Sep 12 2006
According to researchers women who have their babies very close together, along with women who never have children, are at risk of an earlier death and poorer health in later life.
In a study, funded by the Economic and Social Research Council, it has been found that mothers who had less than 18 months between births faced up to a 20 per cent higher risk of early death compared with those with longer gaps.
The researchers attribute this to the strains of having to look after a number of young children of a similar age.
The study however also found that childless women had a 20 per cent higher risk of death as they got older when compared with women with two children.
Most at risk appear to be women with five or more children who face between a 12 and 25 per cent higher risk of death than those who had given birth twice.
Teenage mothers also faced between a 15 and 30 per cent higher mortality risk compared with those who gave birth after the age of 20 and were also found to have more depression and respiratory disease.
Professor Emily Grundy, from the Centre of Population Studies at the School of Hygiene and Tropical Medicine in London, who led the research, says there is no single reason for the increased health risks faced by these groups of women, but it appears that people's life choices have a cumulative effect on their health in old age.

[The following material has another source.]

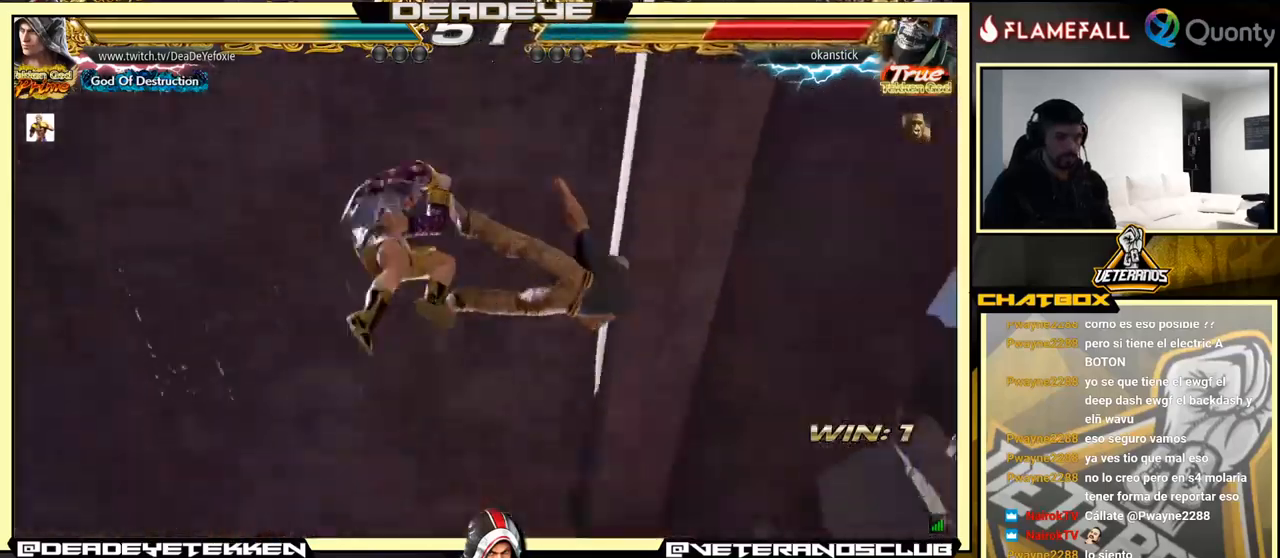
{"buttons": [], "left_stick": "center", "events": []}
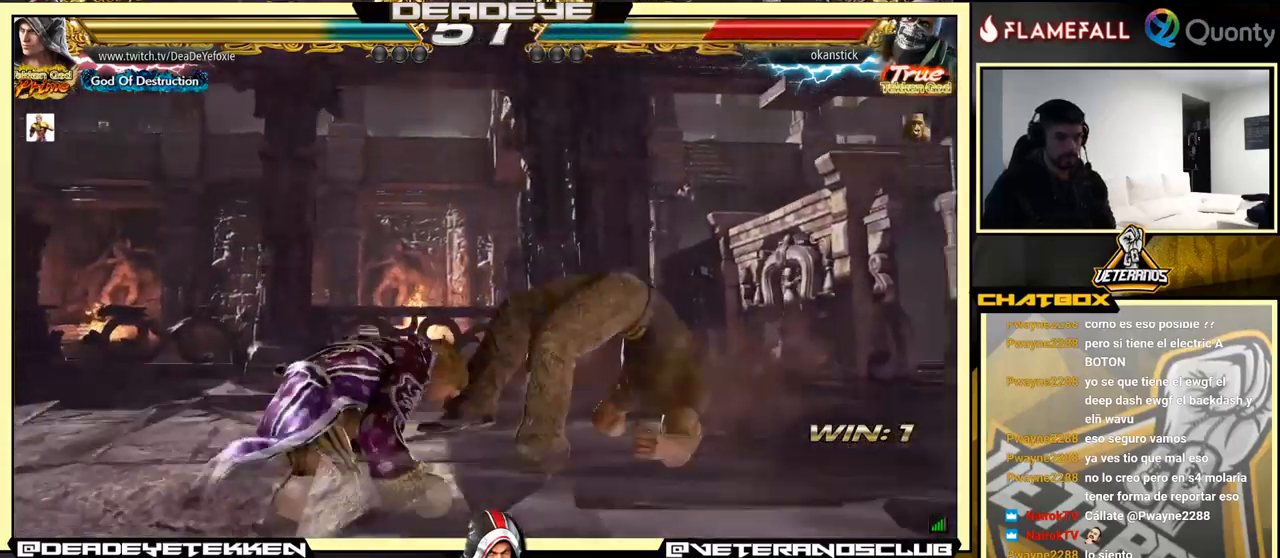
{"buttons": ["SQUARE"], "left_stick": "left", "events": [[134, "left_stick", "left"], [484, "SQUARE", "down"]]}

Professor Grundy examined information on thousands of women in the UK and the United States, and suggests that one explanation for the higher death rates among childless women might be that ill-health leads them not to have children in the first place.

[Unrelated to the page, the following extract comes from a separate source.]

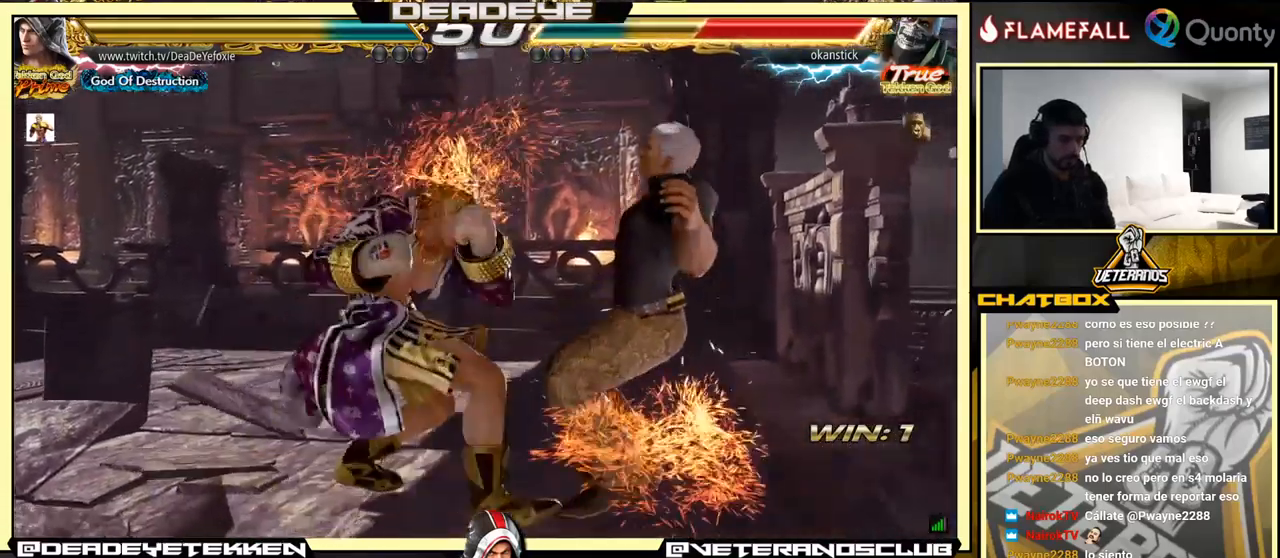
{"buttons": [], "left_stick": "down", "events": [[34, "SQUARE", "down"], [34, "TRIANGLE", "down"], [84, "SQUARE", "up"], [84, "TRIANGLE", "up"], [134, "SQUARE", "down"], [150, "TRIANGLE", "down"], [184, "SQUARE", "up"], [200, "TRIANGLE", "up"], [250, "SQUARE", "down"], [250, "TRIANGLE", "down"], [284, "SQUARE", "up"], [317, "TRIANGLE", "up"], [367, "SQUARE", "down"], [367, "TRIANGLE", "down"], [450, "TRIANGLE", "up"], [467, "SQUARE", "up"]]}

Grundy says women with five or more children might suffer poorer health as a result of the extra strains on the body and they may also have less money to look after their own health.
The findings have been revealed in an analysis of population-wide studies monitoring many thousands of women in the UK and US, the largest data set of which covered 1% of the population of England and Wales born between 1911 and 1940.
Another British survey from the Medical Research Council included detailed information about 1,500 women born in 1946.
The third study, from the US, tracked changes in health, employment, income and wealth for about 10,000 people born between 1931 and 1941.